By Wednesday, fatigue clung to everyone. Students were walking zombies—fuelled on coffee, surviving on two hours of sleep.

During a revision break, Devon crossed campus and stopped dead. Under a tree near the quad, Kylie and Iver sat with books sprawled, laughing at some private joke.

The sight burned him.

Raya, trailing behind, clocked his expression instantly.

"You're rattled, innit?" she said, folding her arms. "Don't tell me it's about her again."

Devon scoffed. "Nah, you're chatting."

"Don't lie, Dev. You've been eyeing her every second. Like you don't see she's got someone else holding it down."

Devon's jaw clenched. "Iver's my boy."

"Yeah," Raya pressed, smirking, "and he's stepping where you bottled it. Think about that."

Devon turned sharply, cutting her off with a glare. "Drop it, Raya."

But her words echoed long after she walked away.

The second exam came. Harder, heavier. Students cracked under the weight one kid walked out halfway, muttering he couldn't take it. Another got caught trying to sneak notes on his arm.

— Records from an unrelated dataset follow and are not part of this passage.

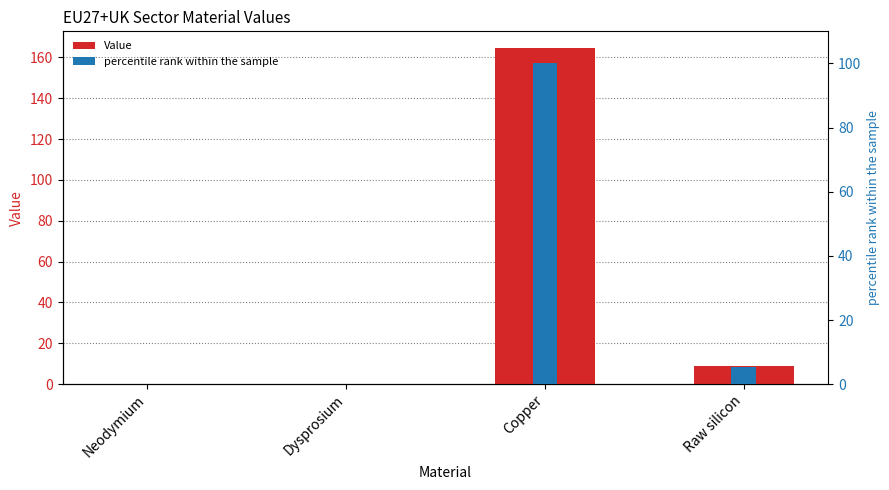

How many values in Value are above zero?

3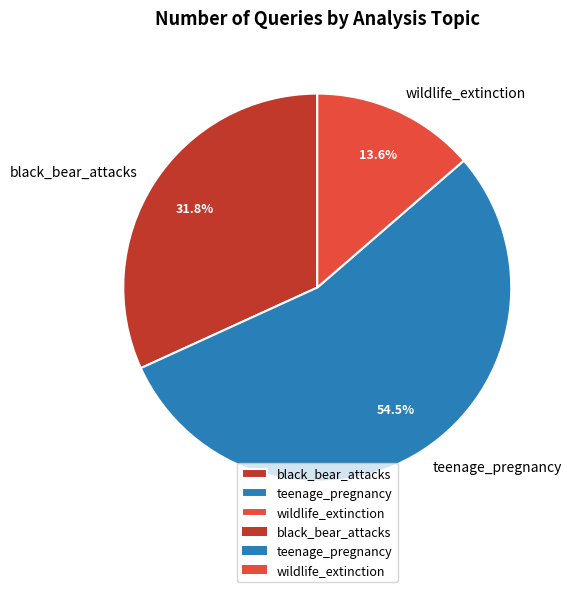

Which category has the biggest portion of the pie?

teenage_pregnancy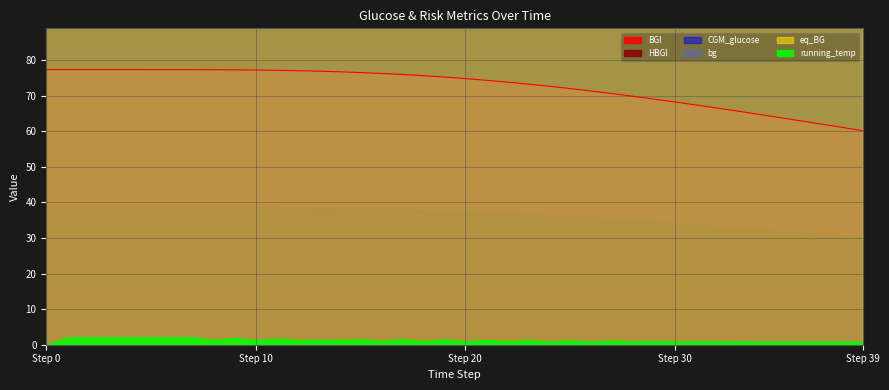

What is the lowest value of the BGI series?

60.1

Kylie kept her head down, scribbling fast, but her chest was tight. She could feel her confidence slipping. When the paper ended, she sat frozen until Iver leaned in from the next row.

"You've got this, Kye," he whispered. "Don't let your head run you."

She gave him a small smile, grateful.

Devon, watching from two seats back, felt something coil inside him. Those words words he should've been the one saying. He felt replaced, both as her anchor and as Iver's closest mate.

That evening, Devon found himself in the library again, walking past rows of tired faces until he spotted Kylie and Iver deep in notes.

He almost walked past, but something in him snapped. He sat down.

The silence was thick. Kylie glanced at him, lips parting, but Iver spoke first.

"You alright, bro?"

Devon nodded stiffly. "Yeah. Just… wanted to say thanks. For looking out for her."

Kylie blinked, surprised. Iver tilted his head, giving Devon a steady look. "You don't need to thank me. She's family, innit. Always got her back."

Devon swallowed hard. "Still. Means something."

For a moment, there was a fragile truce. But beneath it, jealousy still stirred unspoken, unresolved.

The week wore on, exams testing more than their minds. They tested patience, trust, and the fragile ties that bound them.

And in the shadows beneath the tide, jealousy waited, growing sharper with every look, every laugh, every silence too heavy to ignore.